AgilePkgC: An Agile System Idle State Architecture for Energy Proportional Datacenter Servers
Georgia Antoniou, Haris Volos, Davide B. Bartolini, Tom Rollet, Yiannakis Sazeides, and Jawad Haj-Yahya
Modern user-facing applications deployed in datacenters use a distributed system architecture that exacerbates the latency requirements of their constituent microservices (30-250\mus). Existing CPU power-saving techniques degrade the performance of these applications due to the long transition latency (order of 100\mus) to wake up from a deep CPU idle state (C-state). For this reason, server vendors recommend only enabling shallow core C-states (e.g., CC1) for idle CPU cores, thus preventing the system from entering deep package C-states (e.g., PC6) when all CPU cores are idle. This choice, however, impairs server energy proportionality since power-hungry resources (e.g., IOs, uncore, DRAM) remain active even when there is no active core to use them. As we show, it is common for all cores to be idle due to the low average utilization (e.g., 5-20%) of datacenter servers running user-facing applications. We propose to reap this opportunity with AgilePkgC (APC), a new package C-state architecture that improves the energy proportionality of server processors running latency-critical applications. APC implements PC 1A (package C l agile), a new deep package C-state that a system can enter once all cores are in a shallow C-state (i.e., CC1) and has a nanosecond-scale transition latency. PC 1A is based on four key techniques. First, a hardware-based agile power management unit (APMU) rapidly detects when all cores enter a shallow core C-state (CC1) and triggers the system-level power savings control flow. Second, an IO Standby Mode (IOSM) places IO interfaces (e.g., PCIe, DMI, UPI, DRAM) in shallow (nanosecond-scale transition latency) low-power modes. Third, a CLM Retention (CLMR) mode rapidly reduces the CLM (Cache-and-home-agent, Last-level-cache, and Mesh network-on-chip) domain’s voltage to its retention level, drastically reducing its power consumption. Fourth, APC keeps all system PLLs active in PC 1A to allow nanosecond-scale exit latency by avoiding PLL re-locking overhead.

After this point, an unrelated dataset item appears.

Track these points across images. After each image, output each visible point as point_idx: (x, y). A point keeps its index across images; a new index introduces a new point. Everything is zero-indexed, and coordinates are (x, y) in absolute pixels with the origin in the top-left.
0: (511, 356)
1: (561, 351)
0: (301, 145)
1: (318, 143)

Combining these techniques enables significant power savings while requiring less than 200ns transition latency, \gt250\times faster than existing deep package C-states (e.g., PC6), making PC 1A practical for datacenter servers. Our evaluation based on an Intel Skylake-based server shows that APC reduces the energy consumption of Memcached by up to 41% (25% on average) with <0.1% performance degradation. APC provides similar benefits for other representative workloads.